1N5
3975 Erie Avenue
Cincinnati, OH 45208
Building Resiliency in Youth
Based on a school's needs, culture and environment, a customized mental health plan is created using 1N5's program bank: a well-researched and curated list of evidence-based mental health education and suicide prevention programs proven to be both safe and effective for youth. This offers the necessary flexibility to meet each school's unique needs. The organization works with 110 area schools, including teachers, caregivers, and 150K students (K-12), and six local universities.
Program goals:
• To create and implement customized, evidence-based mental health programming plans in partner schools
• To equip schools with the necessary tools to implement a progression of mental health programming and suicide prevention
• To increase knowledge of signs and symptoms of mental illness and suicide in youth and school staff
• Individuals will know what to do and feel confident they would take action to help self or someone in mental health crisis
• To decrease the stigma of mental illness/suicide in youth and school staff
• To link youth at risk to necessary mental health treatment with the appropriate agency partner
• To improve students' ability to cope with and receive help for mental, emotional, and social stressors that may contribute to mental distress.
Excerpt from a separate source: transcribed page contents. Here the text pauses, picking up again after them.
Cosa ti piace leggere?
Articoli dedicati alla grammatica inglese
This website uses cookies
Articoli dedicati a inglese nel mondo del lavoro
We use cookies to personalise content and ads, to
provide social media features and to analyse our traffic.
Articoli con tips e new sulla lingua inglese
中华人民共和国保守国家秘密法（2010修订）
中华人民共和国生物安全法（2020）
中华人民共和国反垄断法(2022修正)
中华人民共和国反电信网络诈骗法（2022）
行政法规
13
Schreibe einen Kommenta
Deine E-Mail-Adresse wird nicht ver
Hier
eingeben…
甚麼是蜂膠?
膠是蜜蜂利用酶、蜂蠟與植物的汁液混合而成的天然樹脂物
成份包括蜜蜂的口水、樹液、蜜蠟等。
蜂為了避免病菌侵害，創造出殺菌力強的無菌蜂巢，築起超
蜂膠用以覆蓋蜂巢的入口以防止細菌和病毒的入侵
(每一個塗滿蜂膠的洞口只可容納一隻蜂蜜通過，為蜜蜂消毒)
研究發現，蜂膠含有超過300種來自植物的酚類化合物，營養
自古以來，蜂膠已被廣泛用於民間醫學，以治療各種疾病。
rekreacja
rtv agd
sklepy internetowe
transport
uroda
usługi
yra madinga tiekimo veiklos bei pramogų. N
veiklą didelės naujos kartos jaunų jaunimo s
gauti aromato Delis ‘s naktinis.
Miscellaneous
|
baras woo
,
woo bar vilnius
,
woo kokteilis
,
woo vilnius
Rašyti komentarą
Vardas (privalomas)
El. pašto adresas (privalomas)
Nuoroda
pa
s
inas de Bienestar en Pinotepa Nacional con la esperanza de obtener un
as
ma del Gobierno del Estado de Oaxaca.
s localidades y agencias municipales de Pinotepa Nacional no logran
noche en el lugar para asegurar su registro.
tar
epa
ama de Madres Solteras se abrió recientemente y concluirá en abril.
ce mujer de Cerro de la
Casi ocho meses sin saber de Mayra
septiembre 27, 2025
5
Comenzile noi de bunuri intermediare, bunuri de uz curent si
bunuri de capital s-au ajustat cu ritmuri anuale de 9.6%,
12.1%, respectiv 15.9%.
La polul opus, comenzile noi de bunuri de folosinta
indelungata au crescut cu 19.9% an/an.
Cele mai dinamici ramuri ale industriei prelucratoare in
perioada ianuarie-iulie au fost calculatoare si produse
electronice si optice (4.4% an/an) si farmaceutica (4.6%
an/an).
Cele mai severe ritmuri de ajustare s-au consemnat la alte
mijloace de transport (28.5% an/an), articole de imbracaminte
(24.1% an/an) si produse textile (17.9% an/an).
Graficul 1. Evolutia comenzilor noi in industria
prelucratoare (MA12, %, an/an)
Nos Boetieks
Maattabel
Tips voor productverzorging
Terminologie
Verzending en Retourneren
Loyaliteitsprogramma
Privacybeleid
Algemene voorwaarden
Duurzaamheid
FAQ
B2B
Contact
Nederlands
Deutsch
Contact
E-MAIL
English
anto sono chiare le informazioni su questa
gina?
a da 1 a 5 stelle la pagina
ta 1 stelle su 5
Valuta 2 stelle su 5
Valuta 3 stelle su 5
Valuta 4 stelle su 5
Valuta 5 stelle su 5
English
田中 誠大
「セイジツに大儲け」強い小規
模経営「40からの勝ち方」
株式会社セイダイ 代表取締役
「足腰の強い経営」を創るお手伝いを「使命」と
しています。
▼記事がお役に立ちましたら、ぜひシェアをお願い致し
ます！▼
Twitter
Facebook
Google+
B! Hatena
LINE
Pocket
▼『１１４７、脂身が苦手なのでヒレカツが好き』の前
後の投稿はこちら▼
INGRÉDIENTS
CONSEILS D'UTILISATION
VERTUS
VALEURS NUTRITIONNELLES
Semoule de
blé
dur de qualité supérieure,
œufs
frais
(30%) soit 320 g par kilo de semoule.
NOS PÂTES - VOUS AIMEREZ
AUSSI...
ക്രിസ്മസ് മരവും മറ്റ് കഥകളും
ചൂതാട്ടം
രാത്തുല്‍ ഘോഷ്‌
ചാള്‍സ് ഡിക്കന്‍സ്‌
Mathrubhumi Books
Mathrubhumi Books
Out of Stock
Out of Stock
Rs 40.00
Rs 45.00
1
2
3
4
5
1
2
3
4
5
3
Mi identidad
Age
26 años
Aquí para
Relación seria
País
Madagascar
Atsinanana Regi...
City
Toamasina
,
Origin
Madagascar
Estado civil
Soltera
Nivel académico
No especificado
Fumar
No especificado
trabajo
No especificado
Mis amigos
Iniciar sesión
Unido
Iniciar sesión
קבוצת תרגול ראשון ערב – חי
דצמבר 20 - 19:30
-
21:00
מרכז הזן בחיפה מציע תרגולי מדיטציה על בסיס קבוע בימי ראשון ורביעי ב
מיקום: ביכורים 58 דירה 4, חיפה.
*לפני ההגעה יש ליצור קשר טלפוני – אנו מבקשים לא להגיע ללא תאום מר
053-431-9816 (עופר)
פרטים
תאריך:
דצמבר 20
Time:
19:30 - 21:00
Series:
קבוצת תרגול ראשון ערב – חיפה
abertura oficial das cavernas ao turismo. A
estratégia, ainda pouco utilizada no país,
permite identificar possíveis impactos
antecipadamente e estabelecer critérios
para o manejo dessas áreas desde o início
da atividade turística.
• To increase the local schools we serve by 14%, going from 110 to 125 schools by the end of 2023.
Actual results:
At the time of this grant we planned to add 15 new schools to the BRiY program and ended up adding 40 new school partners. We estimate that funding from this grant helped increase universal knowledge of the signs and symptoms of mental illness and suicide for approximately 220,000 students at 150 regional K-12 schools. Not included in these numbers are the educators, school administrators and staff, and parents/caregivers of the students we serve who were also impacted by our programming.
We are thrilled with the impact our growth enabled us this past year. Outcomes are measured through pre/post climate surveys, feedback provided by participants, and monitoring by school administrators. Measurements include knowledge change, stigma levels, awareness, and prosocial helping behaviors pre/post programming.
Results experienced by educators, school staff, and caregivers after QPR training:
Increased knowledge about mental health: After training, 95% of responders had a High or Somewhat High level of understanding, compared to 42% prior.
Know how to help someone in a mental health crisis: After training, 85% of responders felt strongly they would intervene, compared to 44% prior.
Increased knowledge of resources to help with suicide ideation: After training, 92% of responders had a High or Somewhat High level of understanding, compared to 35% prior.
At the start of the grant term we served Hamilton, Clermont, Warren, and Butler counties in Ohio, and Kenton, Campbell and Boone counties in Kentucky. Over the course of this year the Building Resiliency in Youth program has expanded into Montgomery, Highland, and Ross counties in Ohio and Pendleton county in Kentucky.
Program staff have conducted 399 training sessions to date in 2023, compared to 250 in 2022, a 63% increase. Already scheduled in 2024 are 66 training sessions.